Stated exercise: Can you rewrite the lines from the one containing "pose: elev=65.1 azim=165.7" through the one containing "Dot at: (273, 222)", replacing "pose" with "view" and changing nothing else? Omit the pictures from your answer.

Input rows:
────────────────
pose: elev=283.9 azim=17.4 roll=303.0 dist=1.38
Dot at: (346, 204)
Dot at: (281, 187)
────────────────
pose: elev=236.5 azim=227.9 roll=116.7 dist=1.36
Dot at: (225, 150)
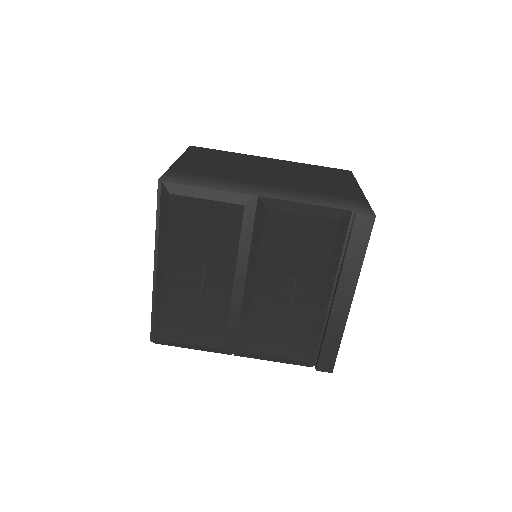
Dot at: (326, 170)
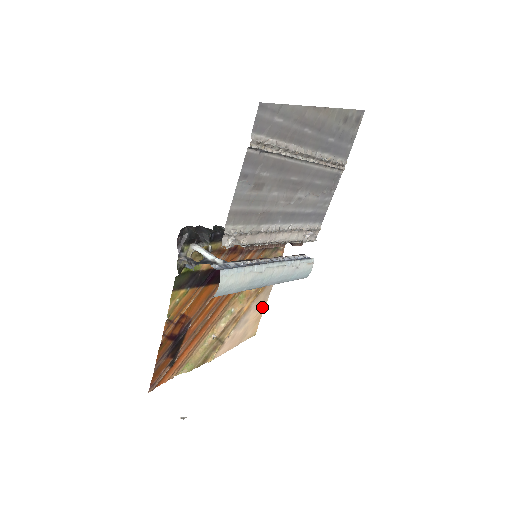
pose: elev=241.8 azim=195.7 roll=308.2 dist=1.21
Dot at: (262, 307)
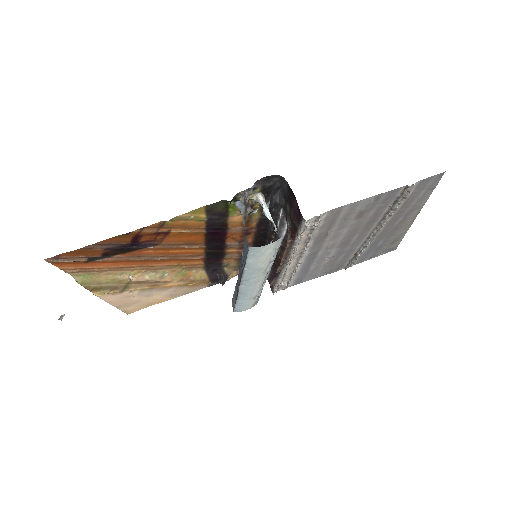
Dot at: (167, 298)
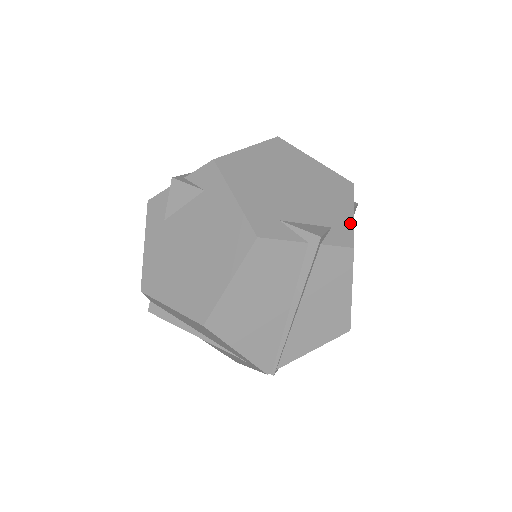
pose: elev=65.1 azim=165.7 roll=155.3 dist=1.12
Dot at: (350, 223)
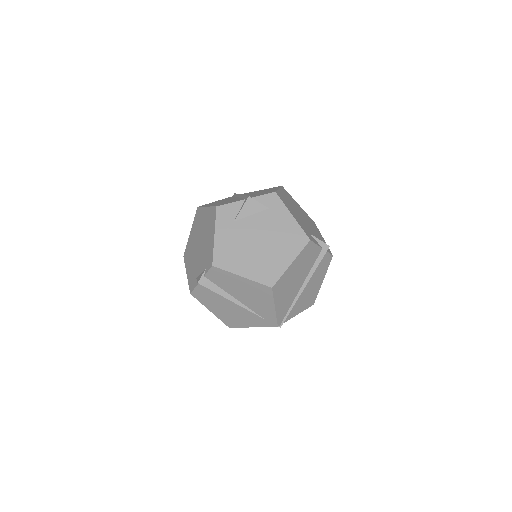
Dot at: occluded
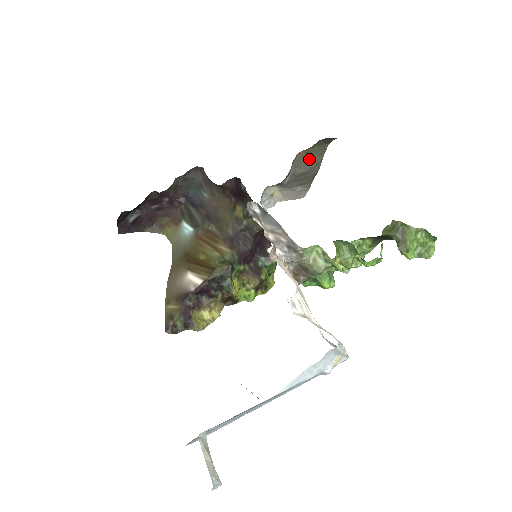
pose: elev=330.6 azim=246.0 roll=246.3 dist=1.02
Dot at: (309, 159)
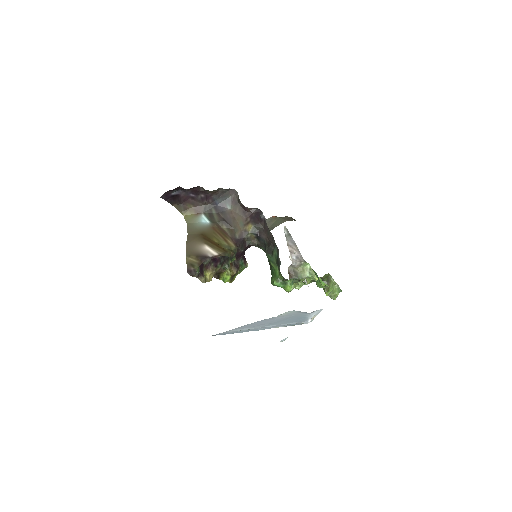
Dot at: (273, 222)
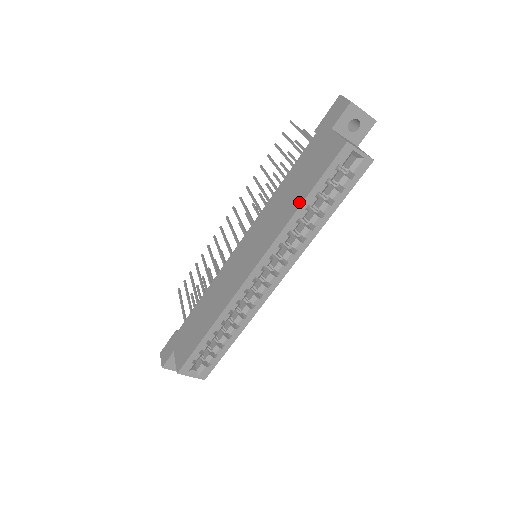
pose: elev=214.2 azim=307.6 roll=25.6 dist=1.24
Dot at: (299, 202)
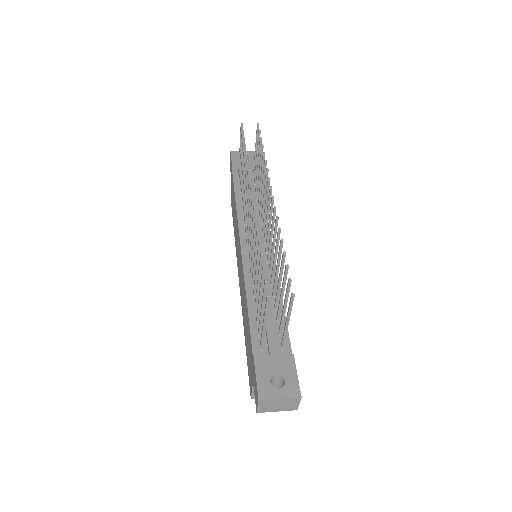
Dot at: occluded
────────────────
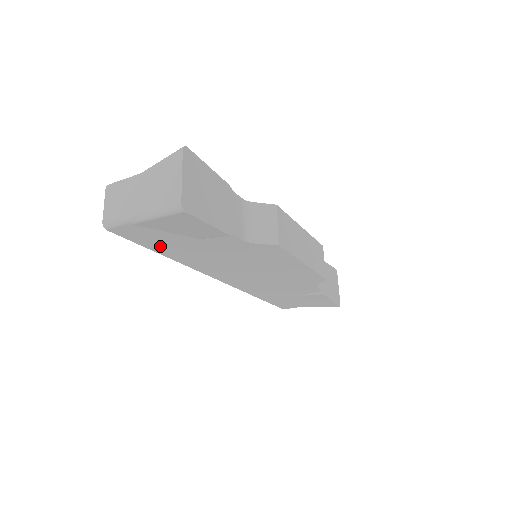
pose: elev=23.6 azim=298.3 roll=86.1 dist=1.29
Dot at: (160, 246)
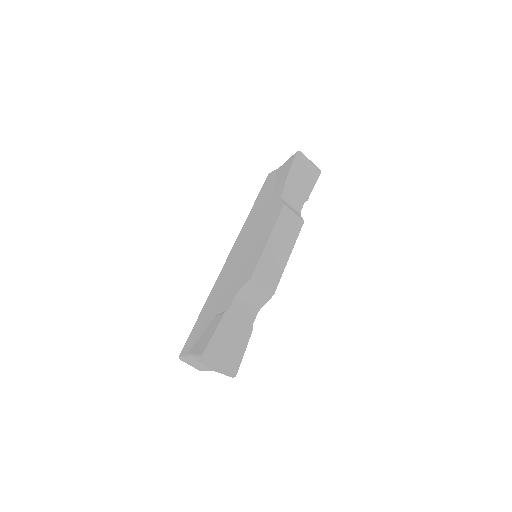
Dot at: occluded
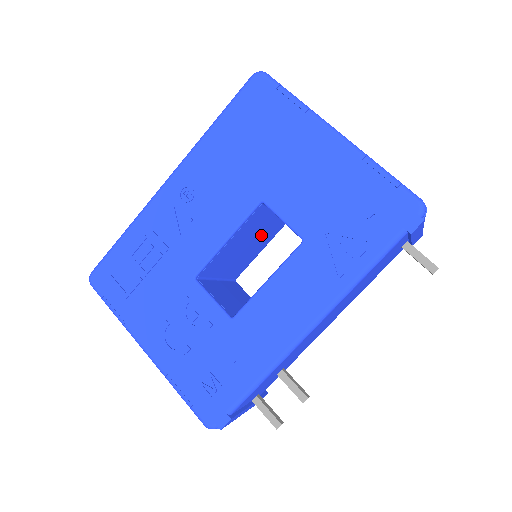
────────────────
Finished answer:
view: elev=65.1 azim=165.7 roll=155.3 dist=1.12
Dot at: (350, 223)
Dot at: occluded
view: elev=330.6 azim=246.0 roll=246.3 dist=1.02
Dot at: (309, 159)
Dot at: (273, 222)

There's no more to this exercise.